1. Arena Testing: This is obviously the most interesting. As you can imagine by the name, this testing occurs outside in a controlled area, by setting off explosives to achieve the desired load and duration. The entrance system is instrumented to record the forces felt during the explosion. The advantage of using the arena test is that you are not limited to a product of a particular size. The downside with this method is that it is more difficult to obtain a specific pressure and duration due to the variation in explosive behavior.
2. Shock Tube: The shock tube is an instrument used to replicate and direct blast waves at a sensor or a model to simulate actual explosions and their effects, usually on a smaller scale. The advantage of using the shock tube is that you can repeat the test more accurately than arena testing. The disadvantage is that the size of the specimen is restricted by the size of the shock tube.
If you are looking for solutions that would slow down a perpetrator from gaining access to your buildings, one of the options is an intrusion-resistant entrance. The definition of intrusion is; “the act or an instance of intruding; an unwelcome visit.” There are several test standards used depending on the approval. The most common are ASTM and UL, and the U.S. State Department forced entry test.
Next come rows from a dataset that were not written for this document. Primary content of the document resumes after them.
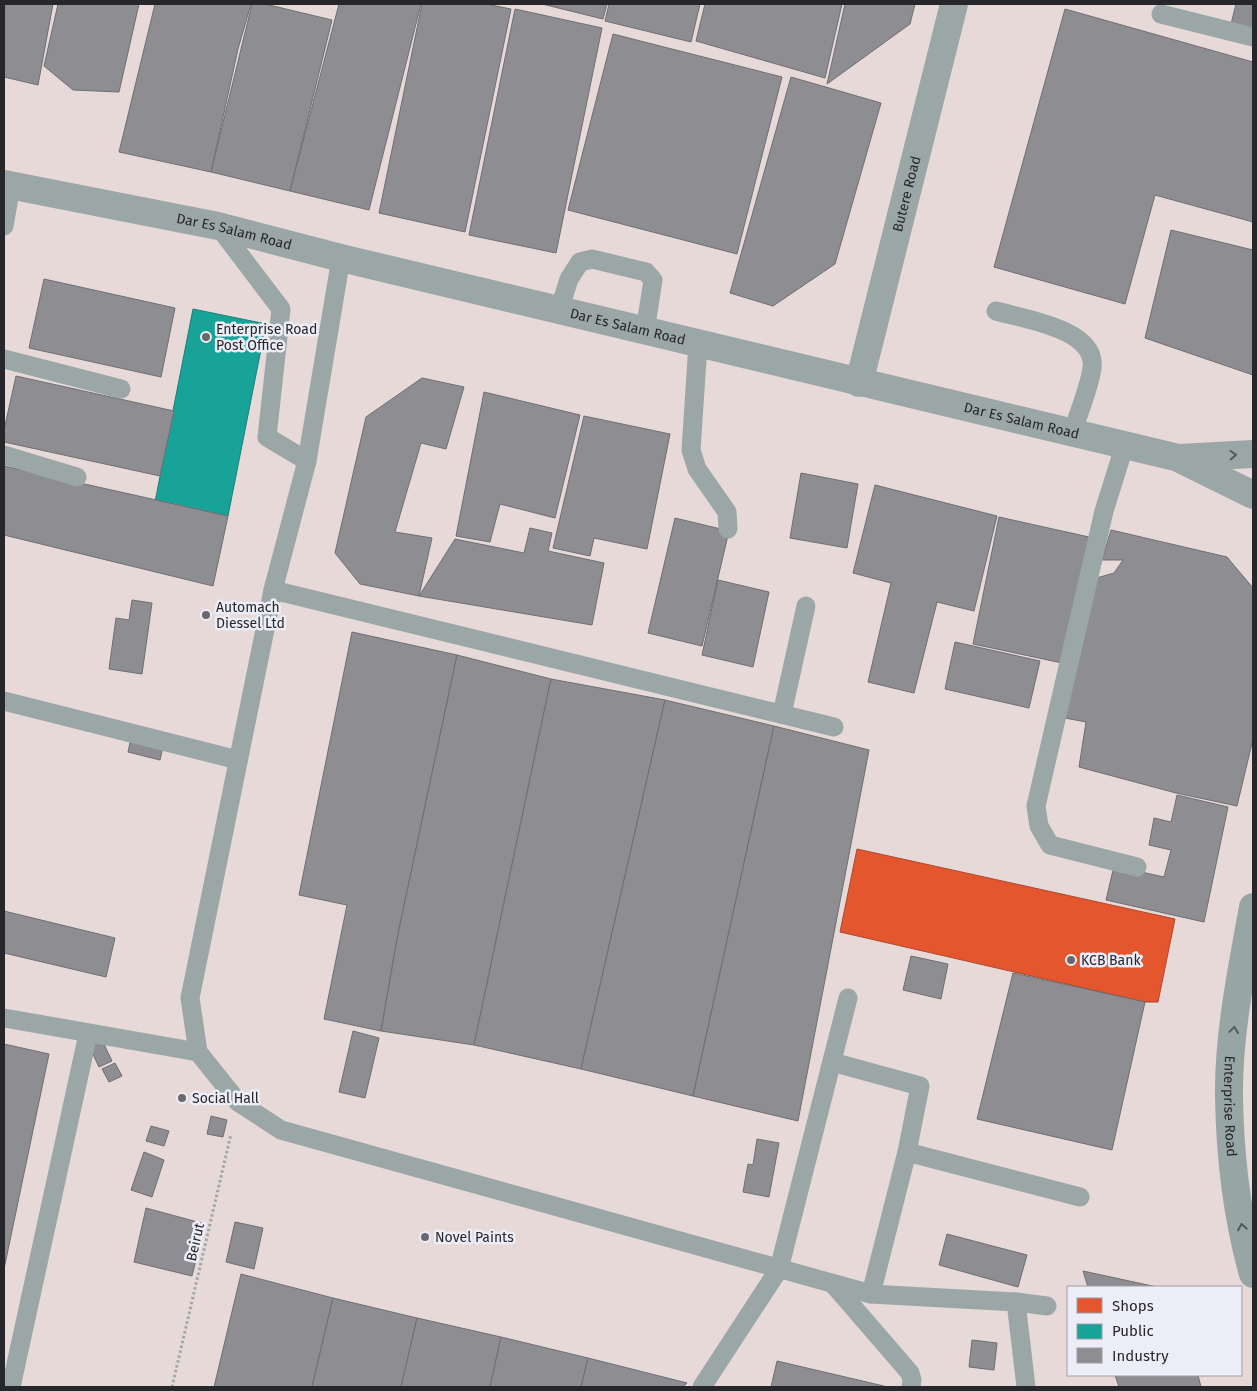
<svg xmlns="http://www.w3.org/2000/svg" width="1257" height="1391" viewBox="0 0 1257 1391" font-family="'Fira Sans',sans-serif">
  <rect width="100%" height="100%" fill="#e2e2e8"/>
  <path fill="#e6d9d7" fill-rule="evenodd" d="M 4,4 L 1253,4 L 1253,1387 L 4,1387 ZM 1068,1287 L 1241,1287 L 1241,1375 L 1068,1375 Z"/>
  <path fill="#e4572e" stroke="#ab492d" d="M 857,849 L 1175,919 L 1158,1002 L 1145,1002 L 840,932 Z"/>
  <path fill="#17a398" stroke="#1c7e77" d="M 193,309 L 266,324 L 228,516 L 155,502 Z"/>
  <g fill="#8d8d92" stroke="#6e6e73">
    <path d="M 4,4 L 53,4 L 38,85 L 4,77 Z"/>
    <path d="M 58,4 L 139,4 L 119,92 L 73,90 L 44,66 Z"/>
    <path d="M 155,4 L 251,4 L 238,49 L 211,172 L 119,152 Z"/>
    <path d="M 252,4 L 265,4 L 332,20 L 290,191 L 211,172 Z"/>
    <path d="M 339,4 L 421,4 L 369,210 L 290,191 Z"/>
    <path d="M 422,4 L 486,4 L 511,9 L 465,232 L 379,213 Z"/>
    <path d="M 542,4 L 607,4 L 603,19 Z"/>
    <path d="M 609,4 L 700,4 L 691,42 L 605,21 Z"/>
    <path d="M 705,4 L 842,4 L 825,78 L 696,41 Z"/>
    <path d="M 845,4 L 915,4 L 910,24 L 827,84 Z"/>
    <path d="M 1236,4 L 1253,4 L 1253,33 L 1230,28 Z"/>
    <path d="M 515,9 L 602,28 L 556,253 L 469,235 Z"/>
    <path d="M 1065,9 L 1253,62 L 1253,222 L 1155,195 L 1125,304 L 994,267 Z"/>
    <path d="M 613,34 L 782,77 L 737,254 L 568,210 Z"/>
    <path d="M 791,77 L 881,103 L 835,264 L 773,306 L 730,293 Z"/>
    <path d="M 1171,230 L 1253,250 L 1253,375 L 1145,338 Z"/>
    <path d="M 44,279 L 175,308 L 161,377 L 29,348 Z"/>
    <path d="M 16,376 L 174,411 L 160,476 L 4,442 L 4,430 Z"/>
    <path d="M 422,378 L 464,387 L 446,449 L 421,443 L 395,532 L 432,538 L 419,596 L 360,584 L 335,553 L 366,417 Z"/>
    <path d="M 484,392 L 580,415 L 555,518 L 500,504 L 490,542 L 456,536 Z"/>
    <path d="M 584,416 L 670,434 L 647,549 L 594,538 L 590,556 L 553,548 Z"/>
    <path d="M 4,466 L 228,516 L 213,586 L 4,535 Z"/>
    <path d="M 801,473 L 858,484 L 847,548 L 790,538 Z"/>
    <path d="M 875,485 L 997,516 L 974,611 L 937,602 L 914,693 L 868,682 L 891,583 L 853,573 Z"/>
    <path d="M 999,517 L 1089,537 L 1062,663 L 973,644 Z"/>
    <path d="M 675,518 L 729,531 L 702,646 L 648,633 Z"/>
    <path d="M 530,528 L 552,533 L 548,551 L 604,563 L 592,625 L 419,596 L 455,539 L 524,553 Z"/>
    <path d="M 1111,530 L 1227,557 L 1253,588 L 1253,739 L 1237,806 L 1176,793 L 1079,767 L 1086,722 L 1065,718 L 1093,579 L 1114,573 L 1123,560 L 1102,560 Z"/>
    <path d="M 718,580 L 769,592 L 753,667 L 702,655 Z"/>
    <path d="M 132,600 L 152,603 L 142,674 L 109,669 L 116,618 L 129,620 Z"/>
    <path d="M 352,632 L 457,655 L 398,934 L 381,1031 L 324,1019 L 347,905 L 299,895 Z"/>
    <path d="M 955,642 L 1040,661 L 1029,708 L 945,689 Z"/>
    <path d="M 457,655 L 551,679 L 474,1045 L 381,1031 L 398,934 Z"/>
    <path d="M 551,679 L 665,700 L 581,1069 L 474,1045 Z"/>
    <path d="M 665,700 L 774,726 L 693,1096 L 581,1069 Z"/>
    <path d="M 774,726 L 869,750 L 798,1121 L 693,1096 Z"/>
    <path d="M 132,733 L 164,742 L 160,760 L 128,752 Z"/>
    <path d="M 1177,795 L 1228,807 L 1204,922 L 1106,900 L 1114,866 L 1164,877 L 1171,850 L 1149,845 L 1154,818 L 1171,822 Z"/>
    <path d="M 4,911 L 115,938 L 106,977 L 4,953 Z"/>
    <path d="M 911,956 L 948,964 L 941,999 L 903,990 Z"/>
    <path d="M 1013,973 L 1145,1002 L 1112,1150 L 977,1119 Z"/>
    <path d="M 353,1031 L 379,1038 L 365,1098 L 339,1092 Z"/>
    <path d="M 101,1038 L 112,1061 L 99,1067 L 88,1044 Z"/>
    <path d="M 4,1044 L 49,1054 L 4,1269 Z"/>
    <path d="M 115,1063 L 122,1076 L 109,1082 L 102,1069 Z"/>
    <path d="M 211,1116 L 227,1120 L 223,1137 L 207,1134 Z"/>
    <path d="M 151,1126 L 169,1131 L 164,1146 L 146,1141 Z"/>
    <path d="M 757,1139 L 779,1143 L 769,1197 L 743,1192 L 748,1164 L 753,1165 Z"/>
    <path d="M 144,1152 L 164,1160 L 152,1197 L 131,1190 Z"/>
    <path d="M 146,1208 L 205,1224 L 192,1276 L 134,1262 Z"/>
    <path d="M 235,1222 L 263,1228 L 254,1269 L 226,1262 Z"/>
    <path d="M 947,1234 L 1027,1255 L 1018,1287 L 939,1265 Z"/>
    <path d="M 1083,1271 L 1157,1287 L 1088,1287 Z"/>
    <path d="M 241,1274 L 333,1298 L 312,1387 L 214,1387 Z"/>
    <path d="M 333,1298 L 417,1318 L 401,1387 L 312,1387 Z"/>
    <path d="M 417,1318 L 501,1337 L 490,1387 L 401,1387 Z"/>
    <path d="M 501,1337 L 588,1358 L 581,1387 L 490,1387 Z"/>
    <path d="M 972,1340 L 997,1343 L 994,1370 L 969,1367 Z"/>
    <path d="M 588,1358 L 687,1383 L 683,1387 L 581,1387 Z"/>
    <path d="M 777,1361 L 888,1387 L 771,1387 Z"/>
    <path d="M 1115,1375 L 1198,1375 L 1201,1387 L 1119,1387 Z"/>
  </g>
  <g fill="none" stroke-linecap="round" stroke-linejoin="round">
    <path stroke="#a0a7a8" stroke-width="3" stroke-dasharray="2.5 2.5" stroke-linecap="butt" d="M 172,1387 L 231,1134"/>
    <g stroke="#9ba7a7" stroke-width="19">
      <path d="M 1161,14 L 1253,37"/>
      <path d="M 4,226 L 11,186"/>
      <path d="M 218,226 L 281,309 L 267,437 L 307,461"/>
      <path d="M 341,258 L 307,461 L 273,590 L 190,998 L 198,1052 L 238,1102 L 281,1130 L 871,1294"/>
      <path d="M 559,311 L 569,279 L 580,262 L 592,259 L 646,272 L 653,280 L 645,331"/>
      <path d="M 996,311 C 1024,319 1097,329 1092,368 C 1089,389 1079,411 1073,431"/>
      <path d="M 698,344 L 691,450 L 697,469 L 727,512 L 728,529"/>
      <path d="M 4,359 L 121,389"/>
      <path d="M 1125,444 L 1104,511 L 1036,806 L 1039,826 L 1050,845 L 1137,867"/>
      <path d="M 4,455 L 77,477"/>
      <path d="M 273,590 L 834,727"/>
      <path d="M 4,701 L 238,760"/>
      <path d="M 782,714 L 806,606"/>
      <path d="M 4,1018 L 198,1052"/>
      <path d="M 832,1062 L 920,1086 L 907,1152 L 871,1294 L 1016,1302 L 1047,1306"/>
      <path d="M 907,1152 L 1080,1197"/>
      <path d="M 834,1285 L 910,1373 L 912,1380 L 911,1387"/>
      <path d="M 1016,1302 L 1026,1387"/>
      <path d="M 11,1387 L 88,1034"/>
      <path d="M 702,1387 L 779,1269 L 848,998"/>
    </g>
    <g stroke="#9ba7a7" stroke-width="28">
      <path id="s1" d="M 4,184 L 218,226 L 341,258 L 1179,458 L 1253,454"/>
      <path id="s2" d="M 859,383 L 954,4"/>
      <path d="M 1180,459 L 1253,495"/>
    </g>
    <path stroke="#97a6a5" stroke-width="28" id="s3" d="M 1253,907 C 1242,968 1228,1036 1229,1097 C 1230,1156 1237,1217 1253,1274"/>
  </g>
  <defs><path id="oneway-chevron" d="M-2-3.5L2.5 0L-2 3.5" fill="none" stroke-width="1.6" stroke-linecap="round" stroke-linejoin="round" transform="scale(1.25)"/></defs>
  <use stroke="#555a5d" href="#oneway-chevron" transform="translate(1233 455) rotate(-3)"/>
  <g stroke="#545a5c">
    <use href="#oneway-chevron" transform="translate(1234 1030) rotate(-82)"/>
    <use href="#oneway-chevron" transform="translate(1242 1227) rotate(-99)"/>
  </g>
  <g fill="#68686d" stroke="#ededf7" stroke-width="2">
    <circle cx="206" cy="337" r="5"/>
    <circle cx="206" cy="615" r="5"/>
    <circle cx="1071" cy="960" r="5"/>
    <circle cx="182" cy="1098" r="5"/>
    <circle cx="425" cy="1237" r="5"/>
  </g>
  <g text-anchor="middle" stroke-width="5" stroke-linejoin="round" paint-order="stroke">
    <g font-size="14" fill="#27272b" stroke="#ededf7">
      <text dy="5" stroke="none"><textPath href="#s2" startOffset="195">Butere Road</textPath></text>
      <text dy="5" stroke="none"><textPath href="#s1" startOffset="235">Dar Es Salam Road</textPath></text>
      <text dy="5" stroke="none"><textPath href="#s1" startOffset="640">Dar Es Salam Road</textPath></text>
      <text dy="5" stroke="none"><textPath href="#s1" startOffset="1045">Dar Es Salam Road</textPath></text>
      <text dy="5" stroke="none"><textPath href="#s3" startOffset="201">Enterprise Road</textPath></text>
      <text transform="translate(195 1242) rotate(-77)" y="5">Beirut</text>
    </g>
    <g font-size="14" fill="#27272b" stroke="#ededf7" text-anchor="start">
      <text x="216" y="334">Enterprise Road<tspan x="216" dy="16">Post Office</tspan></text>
      <text x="216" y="612">Automach<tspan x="216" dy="16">Diessel Ltd</tspan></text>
      <text x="1081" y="965">KCB Bank</text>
      <text x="192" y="1103">Social Hall</text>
      <text x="435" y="1242">Novel Paints</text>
    </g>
  </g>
  <rect width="1257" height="1391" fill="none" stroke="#27272b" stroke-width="10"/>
  <rect x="1067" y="1286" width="175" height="90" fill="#ededf7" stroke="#9e9ea5"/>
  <rect x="1077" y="1298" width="25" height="15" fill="#e4572e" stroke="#9e9ea5"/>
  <text x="1112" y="1311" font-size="15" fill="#27272b">Shops</text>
  <rect x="1077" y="1324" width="25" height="15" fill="#17a398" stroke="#9e9ea5"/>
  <text x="1112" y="1336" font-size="15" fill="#27272b">Public</text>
  <rect x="1077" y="1348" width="25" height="15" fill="#8d8d92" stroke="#9e9ea5"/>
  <text x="1112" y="1361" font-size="15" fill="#27272b">Industry</text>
</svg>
Depending on the data that you look at, the national average for the police to respond to a 911 call is between 6 and 10 minutes. The goal of an intrusion-resistant entrance system is to delay intruders from gaining access until the cavalry arrives. These systems may or may not be bullet resistant-but remember the object here is to delay the intruder from gaining access to the facility, not to stop a bullet.
There are two innovative variations of intrusion-resistant glazing that can be utilized for this requirement. One option is a patent pending product that slows down intruders up to twelve minutes before gaining access. This glass is a bit more expensive but provides all the benefits of a glass vision lite that an end user may prefer.
The second option is a clear polycarbonate that has a scratch resistant coating. I strongly suggest packing a lunch if you are trying to break through this material. You can literally go after it with a sledgehammer and not break it. This polycarbonate is an inexpensive solution for intrusion resistance.
It is important to note that the glazing material is only one aspect of an intrusion resistant system. The doors and vision lite kits used to hold this glazing material are just as important. They must all work as a system to counteract the threat. When selecting intrusion-resistant products, it is important that you select intrusion-resistant doors, frames, glazing, and vision lite kits. The vision lite kits are usually reinforced with more fasteners and material to allow the system to withstand a threat. I know what you’re thinking: More fasteners? No one is going to buy that. Well, just because there are more fasteners doesn’t mean you have to see them. There are companies that have developed clever ways of disguising their intrusion-resistant glazing kits so to the average person it does not look reinforced.
How do I know what level of protection is needed for an entrance?
To summarize all of this, the load results for HVHZ approved systems are calculated in pounds per square foot, but what you need to know is what approval is required from your AHJ. With ballistic systems, you need to understand the caliber of bullet that your entrance must withstand in an attack, that will dictate the level of protection required.
For blast protection, you will need to know the blast load the product needs to withstand, calculated pounds per square inch (psi), as well as the impulse calculated in pounds per square inch and milliseconds (psi-ms). For intrusion resistance, you need to know the amount of time that you want to hold a perpetrator at bay. To be successful when ordering these types of systems, you must take the time to understand the science behind the products that will protect you and your students. Understanding the requirements of your state or local jurisdictions insures that you have products that meet the requirements for the project.